Has anyone tried these? I just picked up the Raspberry Lime one yesterday for summer beveraging:

"Craft Series Raspberry Lime Cider
Fresh raspberries coupled with zippy lime. This cider is sweet and refreshing treat at anytime!"

Interested in how it came out for others!


----------



## Mismost (Apr 13, 2016)

No, I have not. But I did make about 10 gallons of cider from FAJC...good old Tree Top apple juice. I put up several gallon jugs of it and I have about half of an Berry flavored Fpac that I plan to mix with it...just because I know I'll get burnt out drinking 10 gallons of the same stuff!

I added no sugar and it came out a tart and lightweight cider...you can drink several and not get plastered. One batch I back sweetened with more FAJC, I like it much better. Bet you will enjoy yours.


----------



## Elmer (Apr 13, 2016)

the_rayway said:


> Has anyone tried these? I just picked up the Raspberry Lime one yesterday for summer beveraging:
> 
> 
> 
> ...




Let me know how it turns out!
My attempts at diy cider have been less than stellar!

Are you making it still or carbonating?


----------



## the_rayway (Apr 15, 2016)

It's carbonated, sounds like it's made like a beer kit with a primer, etc. 
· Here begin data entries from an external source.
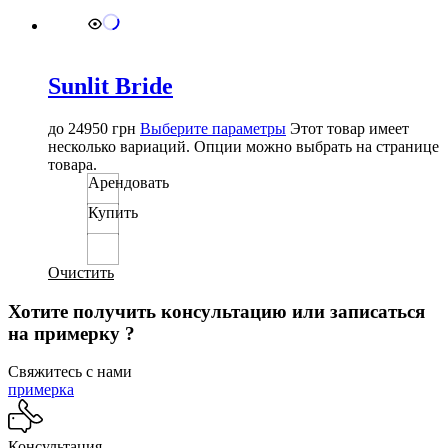
Sunlit Bride
до
24950
грн
Выберите параметры
Этот товар имеет
несколько вариаций. Опции можно выбрать на странице
товара.
Арендовать
Купить
Очистить
Хотите получить консультацию или записаться
на примерку ?
Свяжитесь с нами
примерка
Консультация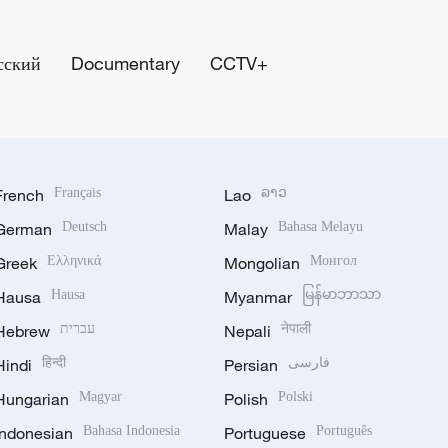
сский
Documentary
CCTV+
French
Français
Lao
ລາວ
German
Deutsch
Malay
Bahasa Melayu
Greek
Ελληνικά
Mongolian
Монгол
Hausa
Hausa
Myanmar
မြန်မာဘာသာ
Hebrew
עברית
Nepali
नेपाली
Hindi
हिन्दी
Persian
فارسی
Hungarian
Magyar
Polish
Polski
Indonesian
Bahasa Indonesia
Portuguese
Português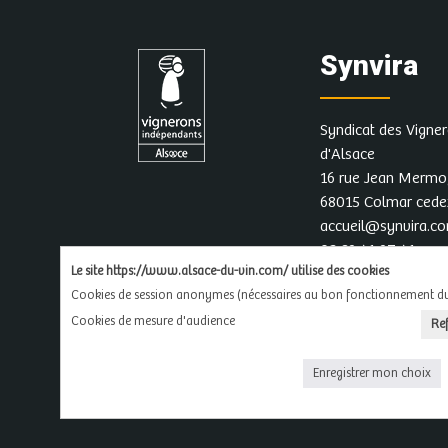
Synvira
Syndicat des Vigne
d'Alsace
16 rue Jean Mermo
68015 Colmar ced
accueil@synvira.c
03 89 41 97 41
Le site https://www.alsace-du-vin.com/ utilise des cookies
Cookies de session anonymes (nécessaires au bon fonctionnement du 
Cookies de mesure d'audience
Re
L'ab
Enregistrer mon choix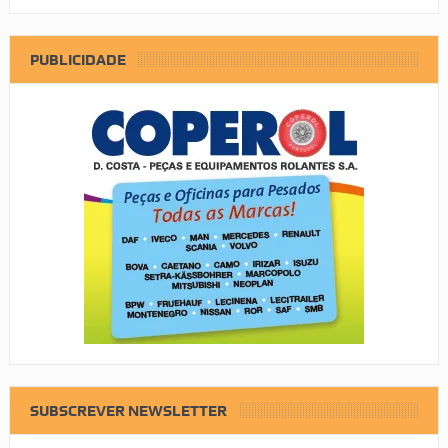
PUBLICIDADE
SUBSCREVER NEWSLETTER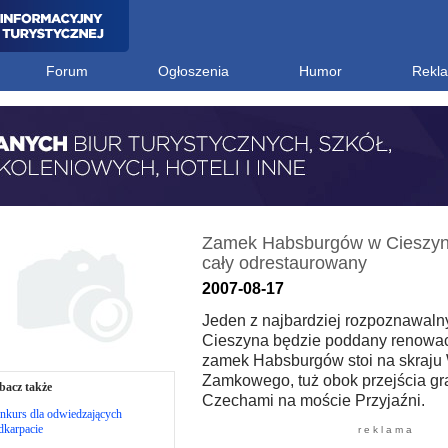
Forum
Ogłoszenia
Humor
Rekl
Zamek Habsburgów w Cieszyni
cały odrestaurowany
2007-08-17
Jeden z najbardziej rozpoznawal
Cieszyna będzie poddany renowac
zamek Habsburgów stoi na skraju
Zamkowego, tuż obok przejścia gr
bacz także
Czechami na moście Przyjaźni.
nkurs dla odwiedzających
dkarpacie
r e k l a m a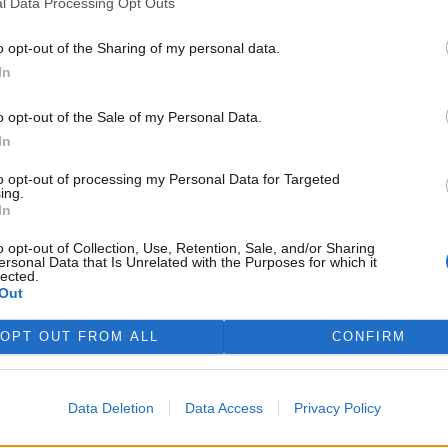
l Data Processing Opt Outs
a zemědělství dolehnout.
o opt-out of the Sharing of my personal data.
 v rozpočtové krizi, když ústavní soud označil převod 60
In
tického fondu za protizákonný. Ve státní pokladně tak
Chybějící peníze se vláda rozhodla získat v nových
o opt-out of the Sale of my Personal Data.
ko počínaje dneškem ukončilo státní podporu nákupu
In
 končí s regulací cen elektřiny, plynu a dálkového tepla,
ezna 2024. Scholz rovněž oznámil zastavení dotací, které
to opt-out of processing my Personal Data for Targeted
ing.
In
o opt-out of Collection, Use, Retention, Sale, and/or Sharing
ersonal Data that Is Unrelated with the Purposes for which it
lected.
Out
OPT OUT FROM ALL
CONFIRM
Data Deletion
Data Access
Privacy Policy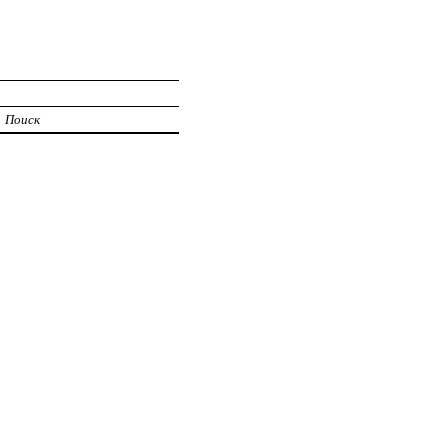
Поиск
My last batch of cider was with home made crab apple juice and it was WAY too dry!


----------



## richmke (Apr 15, 2016)

If it is carbonated with priming sugar, then it will be dry. The yeast converts all the sugar to CO2 gas.

I made hard cider from fresh apple juice. I reserved some, and fermented the rest. K-meta and k-sorbate the reserved juice. When fermentation was done, I racked, K-meta, and K-sorbate. Then, blended the two together. If you don't degass, the mixture will have some fizz. If you want more fizz, you can force carbonate (2 liter bottle and a CO2 cartridge).


----------



## the_rayway (Apr 15, 2016)

I found that the interesting part! There is an f-pack included that sweetens, which makes me think they use an unfermentable sugar for that part, and priming sugar for the carbonation.

We will see as it get it going I guess!


----------



## richmke (Apr 15, 2016)

the_rayway said:


> There is an f-pack included that sweetens, which makes me think they use an unfermentable sugar for that part



Yes. Look for Sucralose.

I avoid those. Of the store bought hard ciders, Crispin does not have sucralose.


----------